Well, if you tell him he's bad, then the next time he does something bad, it becomes impossible to rebuke him. What are you going to say to him? "Why did you do that bad thing?" He has a perfect defense: "I'm bad. I did it because I'm bad. Bad people can't be held responsible for their actions, can they? They're just bad." But if I'm a good person who did something bad, then it's a whole different ball game. I'm essentially a good person, but I have an external problem that I have to deal with. I can change, if I want to.

When a person goes into the High Holidays, it's really easy to feel a strong sense of despair. The odds are that you are not going to change into the perfect person over the next ten days. Some will even express it in Miltonian terms - "I'm going to burn anyway, I might as well have a good time before I go." As long as people see themselves as bad, there is no hope that they will ever change. But if instead we view our sins as something external, something that's not us, but rather a terrible burden that we are carrying through our lives, then we can think of ways to rid ourselves of them. To undo the wrong that we've done, to break unhealthy habits and to focus on how to become the people we really are.
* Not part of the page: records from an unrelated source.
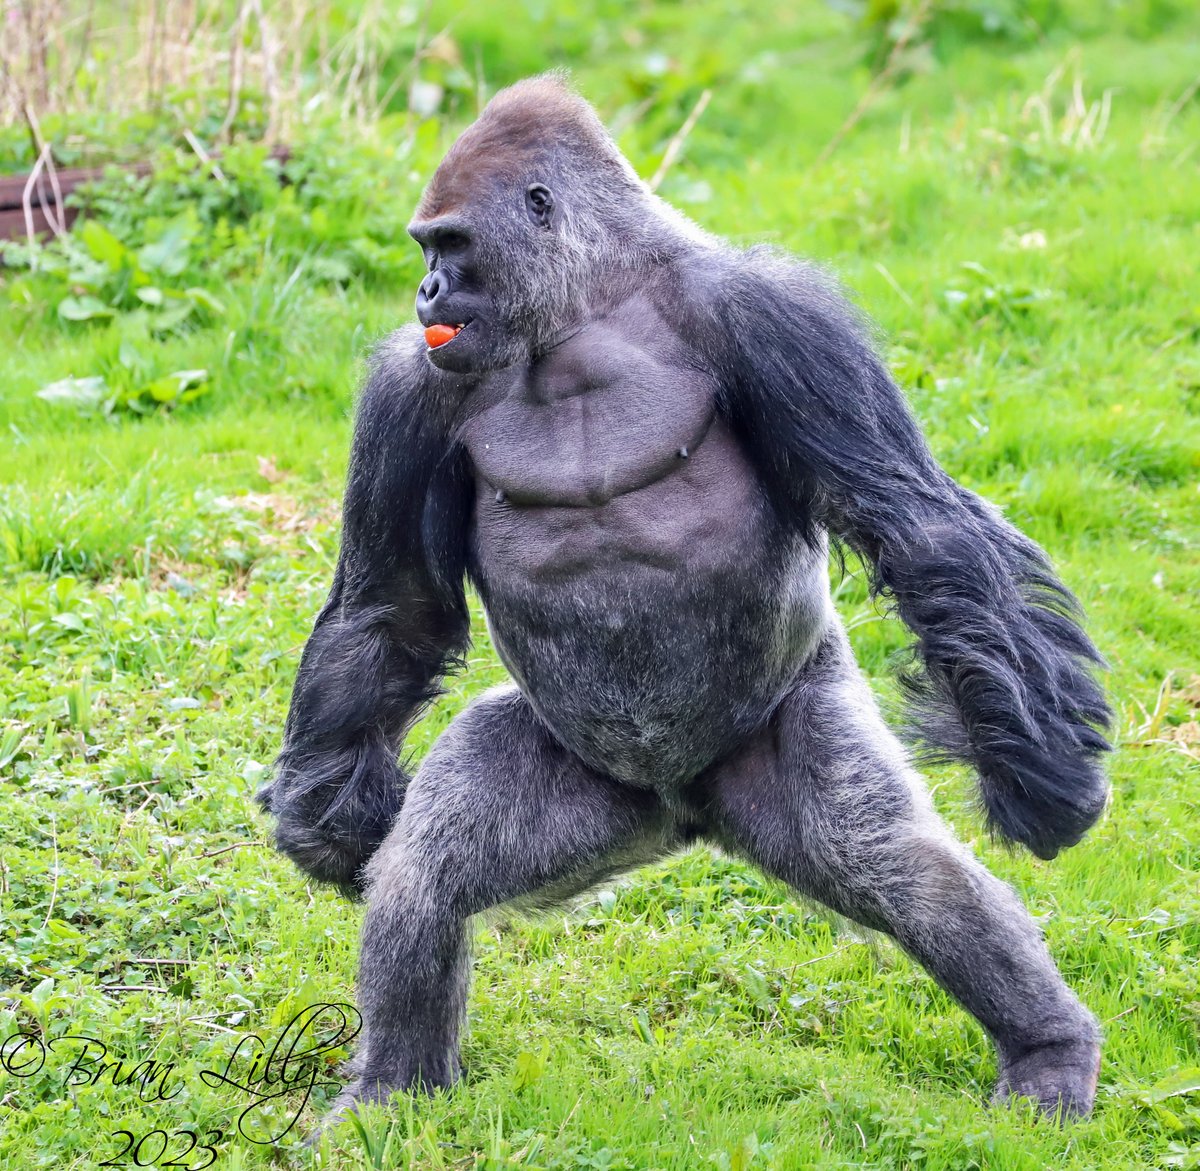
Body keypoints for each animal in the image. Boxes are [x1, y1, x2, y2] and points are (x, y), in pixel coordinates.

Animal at [257, 74, 1111, 1126]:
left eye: (449, 246)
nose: (427, 293)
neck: (586, 312)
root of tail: (685, 815)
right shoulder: (408, 385)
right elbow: (390, 610)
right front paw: (323, 818)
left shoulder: (778, 317)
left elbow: (918, 525)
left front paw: (1044, 778)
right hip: (590, 792)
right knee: (428, 874)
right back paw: (393, 1086)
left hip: (778, 740)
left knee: (897, 866)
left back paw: (1046, 1046)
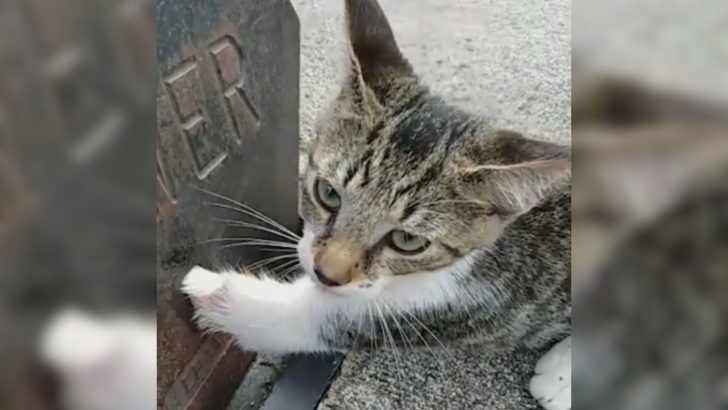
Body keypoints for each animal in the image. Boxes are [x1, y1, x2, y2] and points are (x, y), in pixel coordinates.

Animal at [185, 1, 572, 408]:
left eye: (408, 240)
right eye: (328, 193)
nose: (326, 273)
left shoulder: (456, 309)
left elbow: (319, 319)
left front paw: (215, 291)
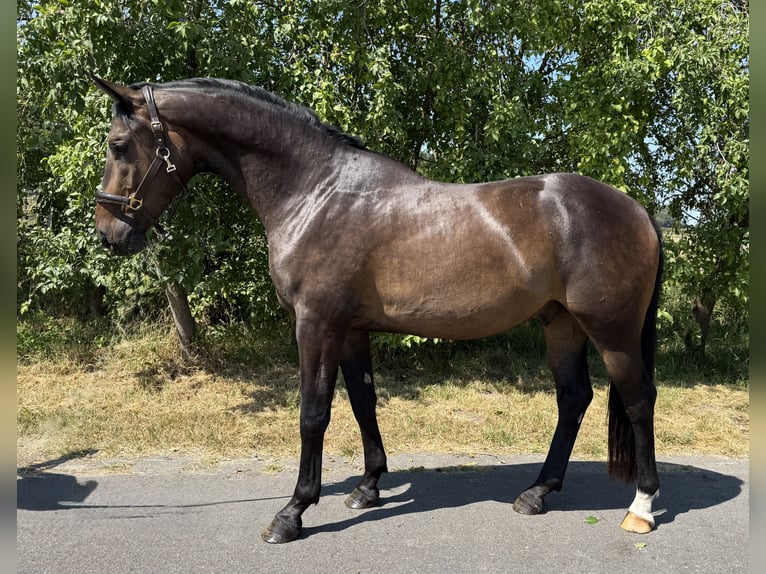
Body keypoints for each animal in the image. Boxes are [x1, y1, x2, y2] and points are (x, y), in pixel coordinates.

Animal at [92, 76, 663, 544]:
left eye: (119, 145)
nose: (109, 234)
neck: (315, 191)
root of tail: (637, 209)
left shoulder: (315, 324)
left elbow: (313, 414)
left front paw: (292, 513)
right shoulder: (350, 329)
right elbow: (364, 402)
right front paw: (367, 488)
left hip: (611, 330)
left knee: (638, 400)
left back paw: (640, 507)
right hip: (561, 323)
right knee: (573, 398)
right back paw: (537, 492)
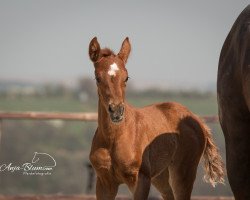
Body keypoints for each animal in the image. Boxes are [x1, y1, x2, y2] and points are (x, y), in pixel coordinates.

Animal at [88, 38, 225, 200]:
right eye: (97, 78)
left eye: (126, 77)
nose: (116, 111)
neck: (114, 138)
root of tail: (196, 119)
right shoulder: (104, 182)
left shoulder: (140, 179)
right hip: (160, 175)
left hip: (183, 172)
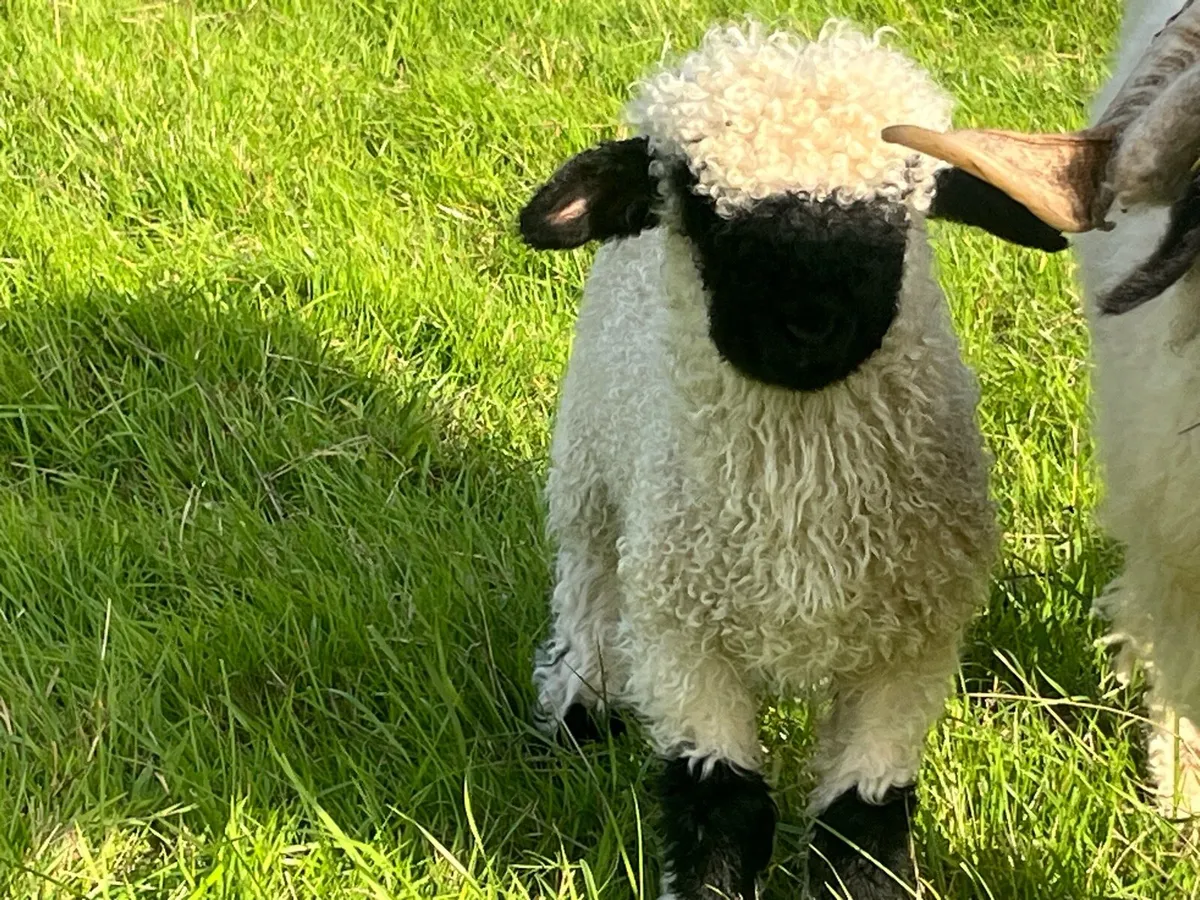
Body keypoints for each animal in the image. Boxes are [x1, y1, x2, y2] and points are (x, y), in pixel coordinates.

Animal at [518, 21, 1068, 899]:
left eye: (904, 202)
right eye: (698, 200)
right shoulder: (683, 636)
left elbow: (862, 821)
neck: (798, 501)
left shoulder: (908, 649)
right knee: (588, 587)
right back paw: (579, 707)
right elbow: (719, 805)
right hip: (590, 469)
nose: (809, 323)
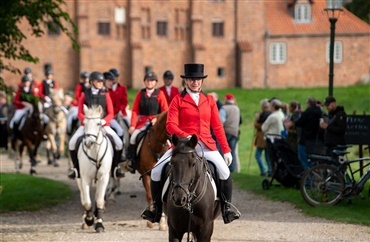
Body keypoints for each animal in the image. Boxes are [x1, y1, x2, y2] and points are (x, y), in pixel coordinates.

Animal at [76, 104, 112, 233]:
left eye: (98, 123)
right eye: (84, 123)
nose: (88, 143)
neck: (95, 151)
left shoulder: (104, 178)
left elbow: (100, 200)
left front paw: (99, 224)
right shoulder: (85, 178)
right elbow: (87, 202)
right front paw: (89, 220)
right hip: (79, 179)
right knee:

That, I believe, is the secret of tashlich. On the first night of Rosh Hashana we don't just say "have a sweet year," we taste a sweet year. We eat challah and a sweet apple dripping with honey. We want a sensory experience of sweetness to help us focus. Likewise, on the first day of Rosh Hashana we go through the motions of casting off our sins.

We have to understand that our sins are not us, but a burden we carry. And we're tired of them. And just as we can cast off our sins symbolically, we can cast them off in reality - if we want to.

I'm often asked by people going into the High Holidays how they can possibly face Almighty G-d and tell Him they're really sorry and will never do it again. They know they're not ready yet to do everything perfectly. Frankly, I don't know too many people who are. So instead I suggest they try the following: At some point in the service, talk to G-d. Tell Him the truth. Say "G-d, You know me better than I know myself. I mean, after all, You created me. And You know that I fail more often than I succeed. But I can tell You this much, G-d. I'm a better person this year than I was last year. And if You give me the chance, I'll be a better person next year than I was this year."

I don't know too many Jews today, who are still going to Synagogue on the High Holidays, who can't say that to G-d. And if you do, then you have taken one step closer to becoming the person you really are, and unburdening yourself of the many mistakes you commit throughout your life.

May you and your family enjoy a happy and healthy New Year.